CI runs the unit job on Node 22 and 24, then the E2E job through docker compose up. See .github/workflows/ci.yml.

Production deployment

The single live instance runs on a Contabo Cloud VPS with Caddy 2 in front of docker-compose.production.yml. The compose file pins the API to the multi-stage image built from apps/api/Dockerfile and the web to apps/web/Dockerfile; workers reuse the API image with a different entrypoint (worker.ts). The feed generator runs as its own service so it can be put behind its own subdomain.

Backups: nightly pg_dump to an off-site S3, snapshot retention 30 days. Object storage in production is Hetzner Object Storage, S3-compatible, region eu-central.
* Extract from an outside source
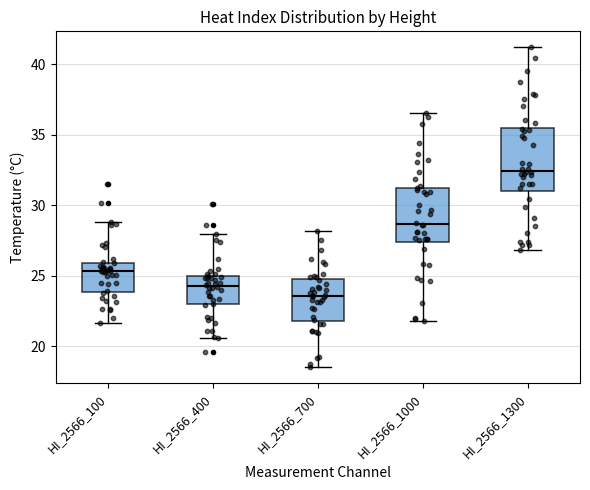

Which box's median line is the lowest?

HI_2566_700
Observability is opt-in. Set SENTRY_DSN to ship server errors. Logs are JSON via pino in production; dev uses pino-pretty.
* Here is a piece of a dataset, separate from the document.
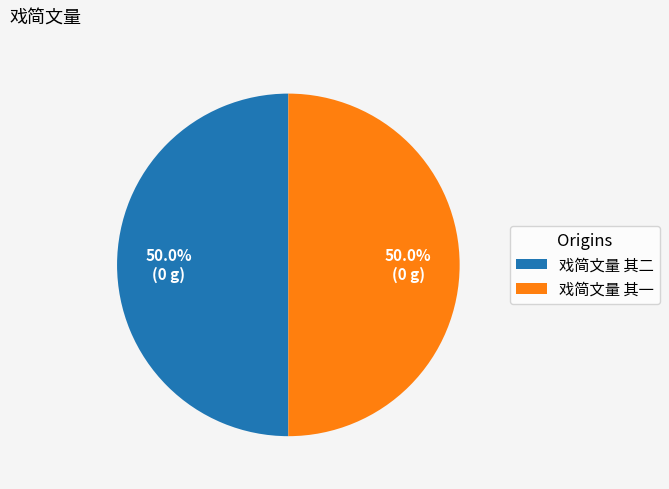

To the nearest percent, what portion does 戏简文量 其一 represent?

50%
For the full topology, see docs/ARCHITECTURE.md. For incident response and rotation, see docs/ops/RUNBOOK.md.

Single-owner mode

OpenXiv MVP is a single-instance deployment with one owner who is also the only moderator. Wire it via env:

ADMIN_DIDS=did:plc:zxyourblueskydid000000001
SUBMIT_ALLOW_DIDS=did:plc:zxyourblueskydid000000001

On first sign-in the owner's DID is auto-promoted to moderator and shown with a badge in the header. With SUBMIT_ALLOW_DIDS set, only listed DIDs can hit POST /api/submissions and random visitors get a 403. Leave it empty for open submissions.

Auth flows

  • Mock (default in dev): the OAuth authorize endpoint returns a relative URL with a base64-encoded test profile in code. The Astro app proxies /api-proxy/auth/dev/mock-callback to the API so cookies land on the web origin. Logging in instantly creates A. Author and starts a session.
  • ORCID (real): register at https://orcid.org/developer-tools or https://sandbox.orcid.org/developer-tools for testing. Set ORCID_CLIENT_ID, ORCID_CLIENT_SECRET, ORCID_USE_SANDBOX=true for sandbox, and flip USE_MOCK_ORCID=false. Callback URL must match the public web base, for example https://openxiv.net/api-proxy/auth/orcid/callback.
  • Google (real): register at https://console.cloud.google.com/apis/credentials. Set GOOGLE_CLIENT_ID, GOOGLE_CLIENT_SECRET. Callback ${PUBLIC_WEB_BASE}/api-proxy/auth/google/callback.
  • Bluesky (real): AT Protocol OAuth (client metadata URL or pre-registered client id). The wire format sits in packages/clients/src/oauth/bluesky.ts; production should adopt @atproto/oauth-client-node for DPoP, PAR, and refresh rotation.
  • Mastodon (cross-post link only): the auth-mastodon route lets an authenticated OpenXiv user link a Mastodon account so the optional cross-post worker can mirror new paper posts to a Mastodon instance.